Depuis quelques années, pourtant, le vendredi 13 est passé de l’ombre à la lumière, de la poisse à la veine. Si le vendredi seul ne fait plus peur depuis bien longtemps – devenu jour de RTT par excellence, il est plutôt attendu comme un jour béni des dieux – le chiffre 13 est en passe de devenir un vrai porte-bonheur. Les gentils organisateurs du loto ne sont pas pour rien dans l’affaire. « Depuis quelques années, comme pour conjurer le sort, certains se sont mis à jouer à la loterie, dans l’idée du “malheureux en amour, heureux au jeu”. La Française des jeux s’est engouffrée dans la brèche et a fait un tabac », confie Eloïse Mozzani. En effet, 36 % de Français ne jouent au Loto que les vendredis 13. Et ce quel que soit le milieu ou le niveau d’études. Face aux superstitions, nous sommes tous logés à la même enseigne. « La culture et le niveau d’instruction n’ont aucune incidence sur le fait d’être superstitieux ou non, conclut Eloïse Mozzani. « Les superstitions sont une réponse à la peur et à l’ignorance. C’est un tranquillisant à bon marché. Dans ce domaine, on n’est pas dans l’erreur ou la vérité. C’est une sorte de chaudron mental que chacun accommode à sa guise. »

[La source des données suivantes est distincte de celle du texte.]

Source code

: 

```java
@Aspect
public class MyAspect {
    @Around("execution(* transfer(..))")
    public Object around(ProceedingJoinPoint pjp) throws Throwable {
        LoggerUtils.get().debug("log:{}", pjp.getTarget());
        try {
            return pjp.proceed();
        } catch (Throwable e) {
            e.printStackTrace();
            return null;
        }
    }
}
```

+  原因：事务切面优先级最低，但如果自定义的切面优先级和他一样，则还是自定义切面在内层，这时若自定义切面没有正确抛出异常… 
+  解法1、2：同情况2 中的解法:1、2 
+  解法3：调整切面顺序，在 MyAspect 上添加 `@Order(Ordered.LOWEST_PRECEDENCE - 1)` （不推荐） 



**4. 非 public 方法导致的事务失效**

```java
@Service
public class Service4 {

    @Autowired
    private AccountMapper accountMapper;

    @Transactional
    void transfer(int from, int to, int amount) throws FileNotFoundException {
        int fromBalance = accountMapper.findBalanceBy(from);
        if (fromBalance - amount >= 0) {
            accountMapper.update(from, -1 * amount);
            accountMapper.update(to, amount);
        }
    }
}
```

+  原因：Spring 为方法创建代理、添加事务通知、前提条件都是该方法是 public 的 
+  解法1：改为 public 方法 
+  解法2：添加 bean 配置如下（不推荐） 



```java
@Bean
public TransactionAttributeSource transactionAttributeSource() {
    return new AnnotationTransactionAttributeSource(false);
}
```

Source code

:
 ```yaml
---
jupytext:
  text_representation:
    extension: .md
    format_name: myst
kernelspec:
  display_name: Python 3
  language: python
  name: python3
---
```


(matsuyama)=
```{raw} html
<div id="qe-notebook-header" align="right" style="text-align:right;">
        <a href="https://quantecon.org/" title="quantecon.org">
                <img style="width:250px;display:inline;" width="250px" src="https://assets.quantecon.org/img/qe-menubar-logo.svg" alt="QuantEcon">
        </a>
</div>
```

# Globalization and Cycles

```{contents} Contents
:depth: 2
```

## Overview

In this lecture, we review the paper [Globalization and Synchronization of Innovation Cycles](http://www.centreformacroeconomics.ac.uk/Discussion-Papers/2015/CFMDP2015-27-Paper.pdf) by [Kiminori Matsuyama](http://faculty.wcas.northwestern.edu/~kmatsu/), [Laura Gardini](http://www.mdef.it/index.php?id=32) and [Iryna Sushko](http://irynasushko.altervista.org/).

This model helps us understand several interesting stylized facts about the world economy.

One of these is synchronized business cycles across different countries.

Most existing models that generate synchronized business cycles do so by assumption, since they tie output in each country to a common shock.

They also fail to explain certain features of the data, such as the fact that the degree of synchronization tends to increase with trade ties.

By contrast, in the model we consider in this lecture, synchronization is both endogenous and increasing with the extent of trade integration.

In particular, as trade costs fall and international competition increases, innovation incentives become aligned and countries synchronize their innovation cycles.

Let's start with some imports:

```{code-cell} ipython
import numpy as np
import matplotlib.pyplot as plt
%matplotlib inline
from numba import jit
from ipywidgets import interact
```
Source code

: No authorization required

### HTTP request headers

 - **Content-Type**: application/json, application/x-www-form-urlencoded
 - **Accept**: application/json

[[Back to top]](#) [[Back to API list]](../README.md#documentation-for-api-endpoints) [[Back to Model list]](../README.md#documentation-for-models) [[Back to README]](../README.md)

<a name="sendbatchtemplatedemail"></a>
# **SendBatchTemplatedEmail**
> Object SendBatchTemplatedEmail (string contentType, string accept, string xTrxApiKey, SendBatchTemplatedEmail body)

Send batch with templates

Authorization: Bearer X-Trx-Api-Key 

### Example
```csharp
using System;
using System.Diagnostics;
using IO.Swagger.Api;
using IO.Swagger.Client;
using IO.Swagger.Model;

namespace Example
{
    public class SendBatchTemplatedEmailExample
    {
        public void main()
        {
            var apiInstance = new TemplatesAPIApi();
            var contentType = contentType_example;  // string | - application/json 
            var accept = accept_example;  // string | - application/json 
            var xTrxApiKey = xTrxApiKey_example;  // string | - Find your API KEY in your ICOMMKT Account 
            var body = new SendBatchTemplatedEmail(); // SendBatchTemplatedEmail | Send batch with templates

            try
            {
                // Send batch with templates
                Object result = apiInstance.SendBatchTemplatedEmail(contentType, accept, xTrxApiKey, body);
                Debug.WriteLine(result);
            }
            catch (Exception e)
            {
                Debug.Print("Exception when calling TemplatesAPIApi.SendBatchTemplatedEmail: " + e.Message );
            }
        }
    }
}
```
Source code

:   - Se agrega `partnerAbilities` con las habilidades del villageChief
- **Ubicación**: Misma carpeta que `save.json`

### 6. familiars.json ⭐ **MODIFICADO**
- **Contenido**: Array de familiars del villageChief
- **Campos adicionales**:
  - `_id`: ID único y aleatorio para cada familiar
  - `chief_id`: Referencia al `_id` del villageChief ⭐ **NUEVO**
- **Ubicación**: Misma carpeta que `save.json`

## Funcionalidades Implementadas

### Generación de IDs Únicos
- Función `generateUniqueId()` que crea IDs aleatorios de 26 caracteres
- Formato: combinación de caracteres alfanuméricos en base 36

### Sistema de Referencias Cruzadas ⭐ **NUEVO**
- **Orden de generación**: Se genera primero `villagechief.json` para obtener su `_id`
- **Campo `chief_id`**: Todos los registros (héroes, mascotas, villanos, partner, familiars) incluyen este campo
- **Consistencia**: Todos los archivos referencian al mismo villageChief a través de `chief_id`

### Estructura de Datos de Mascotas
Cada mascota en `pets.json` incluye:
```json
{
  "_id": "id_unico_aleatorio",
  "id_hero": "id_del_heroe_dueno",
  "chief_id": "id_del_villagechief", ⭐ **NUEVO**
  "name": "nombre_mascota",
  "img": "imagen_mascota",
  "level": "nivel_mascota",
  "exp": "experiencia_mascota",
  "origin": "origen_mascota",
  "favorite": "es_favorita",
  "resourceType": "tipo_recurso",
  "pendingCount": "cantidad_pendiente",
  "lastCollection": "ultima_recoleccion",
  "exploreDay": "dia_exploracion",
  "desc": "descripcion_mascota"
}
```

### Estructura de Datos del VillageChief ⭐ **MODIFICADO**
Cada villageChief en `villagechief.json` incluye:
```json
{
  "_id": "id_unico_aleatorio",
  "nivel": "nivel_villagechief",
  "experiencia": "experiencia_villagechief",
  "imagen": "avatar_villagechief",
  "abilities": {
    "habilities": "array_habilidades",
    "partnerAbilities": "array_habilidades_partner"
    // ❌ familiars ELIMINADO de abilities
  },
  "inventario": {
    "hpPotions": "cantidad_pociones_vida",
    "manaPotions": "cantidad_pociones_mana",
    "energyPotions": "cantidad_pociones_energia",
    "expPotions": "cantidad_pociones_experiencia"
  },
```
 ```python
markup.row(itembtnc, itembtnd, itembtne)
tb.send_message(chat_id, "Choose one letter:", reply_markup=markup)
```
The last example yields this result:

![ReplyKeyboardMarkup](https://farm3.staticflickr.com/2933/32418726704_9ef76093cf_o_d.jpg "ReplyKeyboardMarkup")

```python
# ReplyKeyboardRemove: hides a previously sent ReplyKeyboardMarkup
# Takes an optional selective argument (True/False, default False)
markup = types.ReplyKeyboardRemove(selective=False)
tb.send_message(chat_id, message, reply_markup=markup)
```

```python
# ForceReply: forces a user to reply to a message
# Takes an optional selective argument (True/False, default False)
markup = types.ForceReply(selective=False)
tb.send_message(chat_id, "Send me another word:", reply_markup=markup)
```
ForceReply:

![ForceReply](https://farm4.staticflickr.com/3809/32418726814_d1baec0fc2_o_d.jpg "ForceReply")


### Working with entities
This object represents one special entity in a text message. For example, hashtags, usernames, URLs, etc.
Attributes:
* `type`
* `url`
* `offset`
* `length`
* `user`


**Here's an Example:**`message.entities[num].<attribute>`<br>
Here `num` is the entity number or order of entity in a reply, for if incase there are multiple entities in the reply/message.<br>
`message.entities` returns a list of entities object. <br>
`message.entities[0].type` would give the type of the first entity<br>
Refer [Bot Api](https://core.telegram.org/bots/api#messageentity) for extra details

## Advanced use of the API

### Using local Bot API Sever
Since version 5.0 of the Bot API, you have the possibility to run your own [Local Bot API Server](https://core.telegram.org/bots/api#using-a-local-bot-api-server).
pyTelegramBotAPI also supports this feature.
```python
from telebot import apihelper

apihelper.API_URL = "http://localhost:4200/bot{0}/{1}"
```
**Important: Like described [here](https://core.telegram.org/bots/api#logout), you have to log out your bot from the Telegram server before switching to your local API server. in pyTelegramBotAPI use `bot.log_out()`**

3 questions à Luce Janin-Devillars psychologue clinicienne
Qu’est-ce que la superstition ?
La superstition relève de la pensée magique. Grâce à elle, le petit enfant, persuadé d’être le maître du monde, a le sentiment de pouvoir obtenir tout ce qu’il désire et empêcher ce qu’il craint qu’il n’arrive. La superstition est en quelque sorte le résidu de cette pensée magique. C’est aussi une sorte de permanence de la pensée primitive des premiers hommes. Cette pensée se fonde sur la coïncidence fortuite. Quand deux événements se produisent simultanément, la pensée primitive croit que l’un des événements est la cause de l’autre...
En quoi peut-elle avoir un impact sur la vie quotidienne ?
La superstition n’a rien à voir avec la réalité. La personne superstitieuse a beau se dire que ce n’est pas vrai, qu’il ne se passera rien de spécial ce vendredi 13, elle ne peut s’empêcher d’y croire. Elle se dit : « Je sais bien, mais quand même... » Plus les gens sont gangrenés par la superstition, plus ils ont peur. Parfois, ils vont même jusqu’à donner raison à la superstition. Dans une sorte de prédiction performative, la superstition agit comme une programmation mentale : je me suis tellement conditionné à avoir un accident que je finis par en avoir un.
Est-il difficile de s’en débarrasser ?
Les superstitions sont très dures à vaincre, car on a beau essayer de rationaliser, c’est toujours le cerveau émotionnel qui prend le dessus.